Mas aí eu voltei no meu código e simulei 10000 vezes como seria um jogo em que um time, o CF Penaltiense, tem um pênalti a favor no jogo. O adversário, o Abriu Chutou FC, dá 11 chutes. O resultado foi o seguinte: 34.28% de vitórias do Penaltiense, 26.47% de vitórias do Abriu Chutou, e 39.25% empates.
Mesmo com as chances equilibradas, o Penaltiense ainda se saiu melhor que o Abriu Chutou. Veja o que acontece então se, na segunda simulação, o juiz dá um pouco de acréscimo e dá tempo de mais um chute: Penaltiense ganha 31.78% dos jogos, Abriu Chutou ganha 30.11%, com 38.11% de empates.

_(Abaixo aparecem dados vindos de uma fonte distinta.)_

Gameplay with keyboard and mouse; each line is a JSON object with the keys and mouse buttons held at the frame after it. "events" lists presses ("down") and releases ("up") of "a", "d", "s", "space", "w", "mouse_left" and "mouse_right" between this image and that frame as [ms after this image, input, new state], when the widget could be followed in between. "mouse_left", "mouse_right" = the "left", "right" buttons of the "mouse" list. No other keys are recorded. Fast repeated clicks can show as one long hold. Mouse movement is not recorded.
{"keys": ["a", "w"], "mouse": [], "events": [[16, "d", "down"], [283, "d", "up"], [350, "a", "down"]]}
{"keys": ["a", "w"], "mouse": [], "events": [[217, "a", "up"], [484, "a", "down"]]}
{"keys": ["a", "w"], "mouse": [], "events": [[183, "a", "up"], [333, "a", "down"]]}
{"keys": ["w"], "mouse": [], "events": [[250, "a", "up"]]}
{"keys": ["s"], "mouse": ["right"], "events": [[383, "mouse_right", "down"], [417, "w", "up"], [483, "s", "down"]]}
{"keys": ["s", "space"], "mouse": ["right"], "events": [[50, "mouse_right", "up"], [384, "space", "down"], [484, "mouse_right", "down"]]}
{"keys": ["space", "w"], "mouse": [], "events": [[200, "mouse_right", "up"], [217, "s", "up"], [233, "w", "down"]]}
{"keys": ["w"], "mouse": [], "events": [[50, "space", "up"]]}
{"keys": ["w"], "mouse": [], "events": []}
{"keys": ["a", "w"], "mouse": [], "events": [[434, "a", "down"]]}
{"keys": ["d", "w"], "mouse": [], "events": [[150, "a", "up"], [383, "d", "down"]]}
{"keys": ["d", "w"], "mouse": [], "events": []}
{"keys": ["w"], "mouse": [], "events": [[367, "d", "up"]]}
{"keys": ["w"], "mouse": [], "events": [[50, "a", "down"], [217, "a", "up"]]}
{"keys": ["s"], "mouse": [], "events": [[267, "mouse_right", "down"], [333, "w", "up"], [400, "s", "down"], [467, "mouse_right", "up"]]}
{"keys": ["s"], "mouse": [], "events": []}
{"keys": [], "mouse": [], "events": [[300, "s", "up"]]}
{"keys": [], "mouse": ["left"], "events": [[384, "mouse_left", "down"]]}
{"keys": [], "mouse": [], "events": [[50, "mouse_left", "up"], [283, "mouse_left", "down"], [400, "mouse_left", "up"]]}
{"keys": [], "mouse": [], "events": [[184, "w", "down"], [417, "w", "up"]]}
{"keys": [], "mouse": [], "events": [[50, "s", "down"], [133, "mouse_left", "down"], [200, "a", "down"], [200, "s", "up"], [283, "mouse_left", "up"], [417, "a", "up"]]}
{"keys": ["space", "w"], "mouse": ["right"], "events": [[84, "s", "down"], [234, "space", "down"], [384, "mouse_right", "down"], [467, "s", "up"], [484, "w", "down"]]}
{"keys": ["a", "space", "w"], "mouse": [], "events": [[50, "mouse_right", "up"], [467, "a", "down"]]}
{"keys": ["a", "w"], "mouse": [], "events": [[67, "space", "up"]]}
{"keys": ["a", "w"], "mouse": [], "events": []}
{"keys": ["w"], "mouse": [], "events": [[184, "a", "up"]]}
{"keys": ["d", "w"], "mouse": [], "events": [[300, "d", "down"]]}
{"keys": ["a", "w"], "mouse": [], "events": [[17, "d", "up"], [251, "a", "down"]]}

Agora sim, vê-se equilíbrio. Pra não brigar nem com a estatística nem com a simulação, a conclusão é que são necessários entre 11 e 12 chutes de média distância pra equilibrar um pênalti sofrido. Não é fácil compensar: se você lembra bem do primeiro texto aqui da coluna, vai lembrar que o Atlético-MG foi o líder em finalizações no Brasileiro de 2019, e o time deu 16,5 chutes em média do por jogo. Mas cada jogo é um jogo, e um pênalti pode ir pra fora enquanto um chute com xG 0.07 pode virar gol – e esta é, pra mim, a definição estatística de golaço.